• Excerpted records:
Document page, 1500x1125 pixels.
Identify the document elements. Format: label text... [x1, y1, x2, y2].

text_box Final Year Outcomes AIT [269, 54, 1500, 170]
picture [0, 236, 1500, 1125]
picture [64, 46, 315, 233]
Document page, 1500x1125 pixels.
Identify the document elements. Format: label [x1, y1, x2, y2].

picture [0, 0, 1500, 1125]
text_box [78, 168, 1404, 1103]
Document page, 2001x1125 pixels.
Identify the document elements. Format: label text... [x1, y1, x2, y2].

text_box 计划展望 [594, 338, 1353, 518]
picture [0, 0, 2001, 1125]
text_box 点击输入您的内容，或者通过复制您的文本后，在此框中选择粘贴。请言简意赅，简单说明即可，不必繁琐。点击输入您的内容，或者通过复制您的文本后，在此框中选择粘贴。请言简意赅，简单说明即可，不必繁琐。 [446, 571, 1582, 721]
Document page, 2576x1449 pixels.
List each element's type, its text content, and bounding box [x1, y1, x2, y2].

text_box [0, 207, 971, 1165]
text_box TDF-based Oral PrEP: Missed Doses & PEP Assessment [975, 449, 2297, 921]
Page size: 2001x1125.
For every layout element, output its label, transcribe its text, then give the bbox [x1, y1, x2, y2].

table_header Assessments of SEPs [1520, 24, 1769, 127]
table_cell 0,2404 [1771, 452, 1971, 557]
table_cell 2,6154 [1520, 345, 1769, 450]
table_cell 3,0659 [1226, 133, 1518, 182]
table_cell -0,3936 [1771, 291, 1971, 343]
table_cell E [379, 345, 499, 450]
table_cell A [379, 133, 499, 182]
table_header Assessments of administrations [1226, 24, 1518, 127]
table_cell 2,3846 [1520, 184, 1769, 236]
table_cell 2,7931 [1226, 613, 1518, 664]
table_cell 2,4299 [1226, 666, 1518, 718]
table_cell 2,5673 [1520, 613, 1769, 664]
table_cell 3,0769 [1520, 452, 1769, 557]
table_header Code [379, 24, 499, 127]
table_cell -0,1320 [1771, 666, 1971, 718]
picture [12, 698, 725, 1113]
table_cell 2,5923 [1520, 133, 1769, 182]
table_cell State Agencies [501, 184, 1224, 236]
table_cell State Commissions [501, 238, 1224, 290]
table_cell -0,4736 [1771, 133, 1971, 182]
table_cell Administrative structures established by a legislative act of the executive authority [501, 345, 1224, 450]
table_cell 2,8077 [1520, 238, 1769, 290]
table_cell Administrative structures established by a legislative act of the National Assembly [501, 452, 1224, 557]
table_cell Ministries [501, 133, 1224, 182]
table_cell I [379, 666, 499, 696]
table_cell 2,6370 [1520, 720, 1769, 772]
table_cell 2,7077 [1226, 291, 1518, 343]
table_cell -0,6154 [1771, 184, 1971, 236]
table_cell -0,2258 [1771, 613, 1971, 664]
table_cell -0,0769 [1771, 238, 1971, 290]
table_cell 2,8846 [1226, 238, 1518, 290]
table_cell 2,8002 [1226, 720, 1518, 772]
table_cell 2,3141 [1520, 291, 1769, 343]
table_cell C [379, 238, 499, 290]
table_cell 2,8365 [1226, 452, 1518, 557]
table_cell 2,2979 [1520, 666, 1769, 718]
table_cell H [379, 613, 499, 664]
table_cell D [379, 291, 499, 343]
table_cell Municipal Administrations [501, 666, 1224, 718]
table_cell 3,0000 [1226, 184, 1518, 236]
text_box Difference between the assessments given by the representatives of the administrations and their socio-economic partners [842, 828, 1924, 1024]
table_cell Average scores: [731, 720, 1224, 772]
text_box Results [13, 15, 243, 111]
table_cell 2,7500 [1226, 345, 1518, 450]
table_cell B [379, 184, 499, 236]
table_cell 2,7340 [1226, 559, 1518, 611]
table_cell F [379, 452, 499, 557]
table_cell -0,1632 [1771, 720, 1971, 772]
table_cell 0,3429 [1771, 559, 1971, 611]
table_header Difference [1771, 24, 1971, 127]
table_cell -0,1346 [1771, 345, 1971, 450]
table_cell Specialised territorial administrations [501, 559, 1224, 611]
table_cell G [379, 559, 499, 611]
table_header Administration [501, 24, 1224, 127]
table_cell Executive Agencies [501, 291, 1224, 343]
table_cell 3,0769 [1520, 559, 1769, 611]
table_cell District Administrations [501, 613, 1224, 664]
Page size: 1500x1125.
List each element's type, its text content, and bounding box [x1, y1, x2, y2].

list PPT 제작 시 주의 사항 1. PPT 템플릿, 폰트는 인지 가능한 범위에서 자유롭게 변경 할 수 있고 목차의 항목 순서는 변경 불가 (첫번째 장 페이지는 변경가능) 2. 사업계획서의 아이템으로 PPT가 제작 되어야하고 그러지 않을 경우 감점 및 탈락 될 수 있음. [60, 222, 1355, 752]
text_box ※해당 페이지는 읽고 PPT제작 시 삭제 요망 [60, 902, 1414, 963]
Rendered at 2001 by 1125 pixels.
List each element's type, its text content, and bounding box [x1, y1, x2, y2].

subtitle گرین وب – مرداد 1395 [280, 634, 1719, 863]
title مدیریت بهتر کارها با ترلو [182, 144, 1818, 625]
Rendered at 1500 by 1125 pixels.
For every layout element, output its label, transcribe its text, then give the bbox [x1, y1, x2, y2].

• Job item:
Reproduce every entry, word for word.

• Answer below:
Document page, 1500x1125 pixels.
Identify the document elements. Format: label text... [x1, y1, x2, y2].

text_box Final Year Outcomes AIT [269, 54, 1500, 170]
picture [0, 236, 1500, 1125]
picture [64, 46, 315, 233]
Document page, 1500x1125 pixels.
Identify the document elements. Format: label [x1, y1, x2, y2].

picture [0, 0, 1500, 1125]
text_box [78, 168, 1404, 1103]
Document page, 2001x1125 pixels.
Identify the document elements. Format: label text... [x1, y1, x2, y2].

text_box 计划展望 [594, 338, 1353, 518]
picture [0, 0, 2001, 1125]
text_box 点击输入您的内容，或者通过复制您的文本后，在此框中选择粘贴。请言简意赅，简单说明即可，不必繁琐。点击输入您的内容，或者通过复制您的文本后，在此框中选择粘贴。请言简意赅，简单说明即可，不必繁琐。 [446, 571, 1582, 721]
Document page, 2576x1449 pixels.
List each element's type, its text content, and bounding box [x1, y1, x2, y2].

text_box [0, 207, 971, 1165]
text_box TDF-based Oral PrEP: Missed Doses & PEP Assessment [975, 449, 2297, 921]
Page size: 2001x1125.
For every layout element, output its label, transcribe its text, then give the bbox [x1, y1, x2, y2].

table_header Assessments of SEPs [1520, 24, 1769, 127]
table_cell 0,2404 [1771, 452, 1971, 557]
table_cell 2,6154 [1520, 345, 1769, 450]
table_cell 3,0659 [1226, 133, 1518, 182]
table_cell -0,3936 [1771, 291, 1971, 343]
table_cell E [379, 345, 499, 450]
table_cell A [379, 133, 499, 182]
table_header Assessments of administrations [1226, 24, 1518, 127]
table_cell 2,3846 [1520, 184, 1769, 236]
table_cell 2,7931 [1226, 613, 1518, 664]
table_cell 2,4299 [1226, 666, 1518, 718]
table_cell 2,5673 [1520, 613, 1769, 664]
table_cell 3,0769 [1520, 452, 1769, 557]
table_header Code [379, 24, 499, 127]
table_cell -0,1320 [1771, 666, 1971, 718]
picture [12, 698, 725, 1113]
table_cell 2,5923 [1520, 133, 1769, 182]
table_cell State Agencies [501, 184, 1224, 236]
table_cell State Commissions [501, 238, 1224, 290]
table_cell -0,4736 [1771, 133, 1971, 182]
table_cell Administrative structures established by a legislative act of the executive authority [501, 345, 1224, 450]
table_cell 2,8077 [1520, 238, 1769, 290]
table_cell Administrative structures established by a legislative act of the National Assembly [501, 452, 1224, 557]
table_cell Ministries [501, 133, 1224, 182]
table_cell I [379, 666, 499, 696]
table_cell 2,6370 [1520, 720, 1769, 772]
table_cell 2,7077 [1226, 291, 1518, 343]
table_cell -0,6154 [1771, 184, 1971, 236]
table_cell -0,2258 [1771, 613, 1971, 664]
table_cell -0,0769 [1771, 238, 1971, 290]
table_cell 2,8846 [1226, 238, 1518, 290]
table_cell 2,8002 [1226, 720, 1518, 772]
table_cell 2,3141 [1520, 291, 1769, 343]
table_cell C [379, 238, 499, 290]
table_cell 2,8365 [1226, 452, 1518, 557]
table_cell 2,2979 [1520, 666, 1769, 718]
table_cell H [379, 613, 499, 664]
table_cell D [379, 291, 499, 343]
table_cell Municipal Administrations [501, 666, 1224, 718]
table_cell 3,0000 [1226, 184, 1518, 236]
text_box Difference between the assessments given by the representatives of the administrations and their socio-economic partners [842, 828, 1924, 1024]
table_cell Average scores: [731, 720, 1224, 772]
text_box Results [13, 15, 243, 111]
table_cell 2,7500 [1226, 345, 1518, 450]
table_cell B [379, 184, 499, 236]
table_cell 2,7340 [1226, 559, 1518, 611]
table_cell F [379, 452, 499, 557]
table_cell -0,1632 [1771, 720, 1971, 772]
table_cell 0,3429 [1771, 559, 1971, 611]
table_header Difference [1771, 24, 1971, 127]
table_cell -0,1346 [1771, 345, 1971, 450]
table_cell Specialised territorial administrations [501, 559, 1224, 611]
table_cell G [379, 559, 499, 611]
table_header Administration [501, 24, 1224, 127]
table_cell Executive Agencies [501, 291, 1224, 343]
table_cell 3,0769 [1520, 559, 1769, 611]
table_cell District Administrations [501, 613, 1224, 664]
Page size: 1500x1125.
List each element's type, its text content, and bounding box [x1, y1, x2, y2].

list PPT 제작 시 주의 사항 1. PPT 템플릿, 폰트는 인지 가능한 범위에서 자유롭게 변경 할 수 있고 목차의 항목 순서는 변경 불가 (첫번째 장 페이지는 변경가능) 2. 사업계획서의 아이템으로 PPT가 제작 되어야하고 그러지 않을 경우 감점 및 탈락 될 수 있음. [60, 222, 1355, 752]
text_box ※해당 페이지는 읽고 PPT제작 시 삭제 요망 [60, 902, 1414, 963]
Rendered at 2001 by 1125 pixels.
List each element's type, its text content, and bounding box [x1, y1, x2, y2].

subtitle گرین وب – مرداد 1395 [280, 634, 1719, 863]
title مدیریت بهتر کارها با ترلو [182, 144, 1818, 625]
Rendered at 1500 by 1125 pixels.
For every layout element, output its label, transcribe its text, then give the bbox [x1, y1, x2, y2].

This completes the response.